For do-it-yourself investors, information on historic price performance is readily available on the Internet. Also, the popularity of exchange-traded funds makes buying and selling specific indices and sectors as simple as clicking a button or placing predetermined buy and sell orders.
But the surfeit of accessible information can make seasonal investing risky business. Brian Acker, president and CEO of Acker Finley Asset Management, cautions investors not to read too much into past performance. "You can mine data till the cows come home because data is cheap," says Acker, whose Toronto-based firm has $200 million in assets under management. "People look at random events and then look for the best fit."
While seasonal investors analyze historic data, Acker values an investment through a forward-looking strategy that considers expected earnings, future profit growth, current interest rates and current market price. "Seasonal patterns might go on for 10 years, but there's nothing to say it will happen in the 11th," he says.
Some of the numbers trotted out in favour of seasonal investing are open to interpretation.
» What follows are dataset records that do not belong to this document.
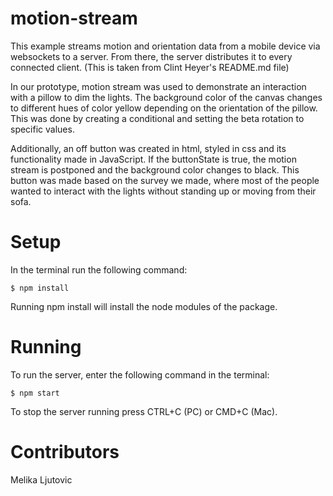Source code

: # motion-stream

This example streams motion and orientation data from a mobile device via websockets to a server. From there, the server distributes it to every connected client. (This is taken from Clint Heyer's README.md file)

In our prototype, motion stream was used to demonstrate an interaction with a pillow to dim the lights. The background color of the canvas changes to different hues of color yellow depending on the orientation of the pillow. This was done by creating a conditional and setting the beta rotation to specific values.

Additionally, an off button was created in html, styled in css and its functionality made in JavaScript. If the buttonState is true, the motion stream is postponed and the background color changes to black. This button was made based on the survey we made, where most of the people wanted to interact with the lights without standing up or moving from their sofa.

# Setup 
 
 In the terminal run the following command:

`$ npm install`

Running npm install will install the node modules of the package.

# Running

To run the server, enter the following command in the terminal:

`$ npm start`

To stop the server running press CTRL+C (PC) or CMD+C (Mac).

# Contributors 

Melika Ljutovic
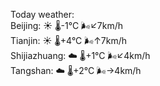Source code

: Today weather:  
Beijing: ☀️   🌡️-1°C 🌬️↙7km/h  
Tianjin: ☀️   🌡️+4°C 🌬️↑7km/h  
Shijiazhuang: ☁️   🌡️+1°C 🌬️↙4km/h  
Tangshan: ☁️   🌡️+2°C 🌬️→4km/h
Different timelines, in particular, can produce some very different findings. Take "Sell in May and go away," for instance. As part of his
research, Thackray looked at the years 1950 to 2006. Investors who put their money in the S&P 500 each October 28, sold each May 5 and reinvested everything over that same six-month period would have seen their initial investment grow an average of 7.9% annually. Those who contributed the same amount during the other six months would have lost an average of 0.3% annually.
However, a study by U.S. investment firm Charles Schwab & Co., which examined data from 1926 through to 2002, found that the return for an investor who stayed in the market year-round would be almost four times greater than that of someone who jumped out between May and October. Although Schwab confirmed a summer lull in the S&P 500, the market return for those months still exceeded the alternative of cashing in and out. Trading fees further diminished returns from the seasonal strategy.
"Seasonal analysis is arbitrary to a degree," says Thackray, who admits the
data can be tailored to support a preset
conclusion. That's why it's easier to debunk a seasonal trend than discover one, -he says. Thackray explains that he starts his research by identifying a trend over several time periods and economic cycles. From there, he chooses the timeframe that best illustrates his point. To dispute such a trend, all a skeptic needs to do is find another time period where it is weak or nonexistent.
Then there's the fundamental flaw that almost any critic will flag-one that could make seasonal investing a victim of its own success. If everybody invests when a price is historically low and sells when it is historically high, then smart investors will buy and sell the day before the calendar date and keep moving the entry and exit points earlier.
"There's not enough people who do this for that to happen, and there never will be," Thackray counters. Still, he acknowledges that buy and sell dates can shift over time, as they have with the "January effect." Historically, stock prices have risen in January, on the heels of a late-December sell-off by investors seeking a tax loss to offset capital gains. But buyers have been moving the entry point closer to the start of the year, so the January effect is no longer much of an issue.
That's why Thackray's advice to fledgling seasonal investors is to research historic price movements and adapt to changes. "You need to get into it slowly and get a feel for it," he says. Thackray also warns against looking at a one- or two-year performance in isolation.
"It's not a one-time, short-term strategy."
As fall turns to winter, Thackray is hard at work on a new investor's calendar for 2009. It should hit bookstores when the leaves fall next year.